- **Task requirements**
Look through the records below for the line with "ring mcp: (1149, 831)" and the line with "thumb mcp: (817, 764)", then return those lines and all lines between, exactly.

** Opening Records for the task block **

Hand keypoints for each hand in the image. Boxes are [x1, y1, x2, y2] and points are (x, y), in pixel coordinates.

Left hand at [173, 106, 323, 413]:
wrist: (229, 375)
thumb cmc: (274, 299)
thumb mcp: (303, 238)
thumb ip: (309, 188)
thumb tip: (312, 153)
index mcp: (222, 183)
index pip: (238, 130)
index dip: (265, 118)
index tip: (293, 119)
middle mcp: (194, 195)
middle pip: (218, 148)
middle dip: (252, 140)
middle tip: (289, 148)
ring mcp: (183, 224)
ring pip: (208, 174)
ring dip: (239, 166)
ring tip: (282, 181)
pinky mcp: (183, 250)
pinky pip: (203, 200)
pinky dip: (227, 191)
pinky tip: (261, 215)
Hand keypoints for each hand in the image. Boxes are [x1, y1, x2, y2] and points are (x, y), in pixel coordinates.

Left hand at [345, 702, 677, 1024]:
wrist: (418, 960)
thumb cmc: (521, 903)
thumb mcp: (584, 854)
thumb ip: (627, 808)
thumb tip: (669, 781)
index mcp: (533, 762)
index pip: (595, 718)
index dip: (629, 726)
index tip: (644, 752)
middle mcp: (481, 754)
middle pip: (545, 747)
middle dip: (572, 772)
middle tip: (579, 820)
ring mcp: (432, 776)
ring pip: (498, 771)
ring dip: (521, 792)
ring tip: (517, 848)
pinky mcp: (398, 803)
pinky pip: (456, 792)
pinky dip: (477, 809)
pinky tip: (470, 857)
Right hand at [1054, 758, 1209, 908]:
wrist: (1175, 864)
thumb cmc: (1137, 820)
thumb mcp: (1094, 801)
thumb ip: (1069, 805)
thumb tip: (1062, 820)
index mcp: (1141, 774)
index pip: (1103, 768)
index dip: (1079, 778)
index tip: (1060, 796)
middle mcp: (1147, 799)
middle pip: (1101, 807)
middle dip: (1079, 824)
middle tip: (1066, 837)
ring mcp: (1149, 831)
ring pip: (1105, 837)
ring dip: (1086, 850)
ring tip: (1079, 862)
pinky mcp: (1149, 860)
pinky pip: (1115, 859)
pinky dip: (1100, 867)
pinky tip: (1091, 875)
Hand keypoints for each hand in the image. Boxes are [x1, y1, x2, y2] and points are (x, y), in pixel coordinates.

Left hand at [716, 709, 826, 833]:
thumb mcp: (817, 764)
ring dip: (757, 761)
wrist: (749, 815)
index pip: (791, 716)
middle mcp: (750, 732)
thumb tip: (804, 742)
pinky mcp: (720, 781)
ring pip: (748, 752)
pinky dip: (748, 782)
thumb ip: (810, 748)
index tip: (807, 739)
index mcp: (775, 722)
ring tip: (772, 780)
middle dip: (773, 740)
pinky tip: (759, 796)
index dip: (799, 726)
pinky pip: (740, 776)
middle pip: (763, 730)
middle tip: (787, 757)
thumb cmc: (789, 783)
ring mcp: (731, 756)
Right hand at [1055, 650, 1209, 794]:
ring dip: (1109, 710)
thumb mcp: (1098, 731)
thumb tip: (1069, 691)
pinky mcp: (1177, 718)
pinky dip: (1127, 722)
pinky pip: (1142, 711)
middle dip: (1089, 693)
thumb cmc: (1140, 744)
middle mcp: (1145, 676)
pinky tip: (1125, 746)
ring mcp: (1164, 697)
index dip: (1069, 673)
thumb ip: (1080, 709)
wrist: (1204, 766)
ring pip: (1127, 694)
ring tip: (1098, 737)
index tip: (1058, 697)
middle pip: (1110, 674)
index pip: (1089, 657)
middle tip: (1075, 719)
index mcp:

** Closing Records for the task block **

- **Result for this task**
ring mcp: (1149, 831)
ring pip: (1105, 837)
ring dip: (1086, 850)
ring tip: (1079, 862)
pinky mcp: (1149, 860)
pinky pip: (1115, 859)
pinky dip: (1100, 867)
pinky tip: (1091, 875)
Hand keypoints for each hand in the image. Boxes are [x1, y1, x2, y2] and points are (x, y), in pixel coordinates.

Left hand at [716, 709, 826, 833]:
thumb mcp: (817, 764)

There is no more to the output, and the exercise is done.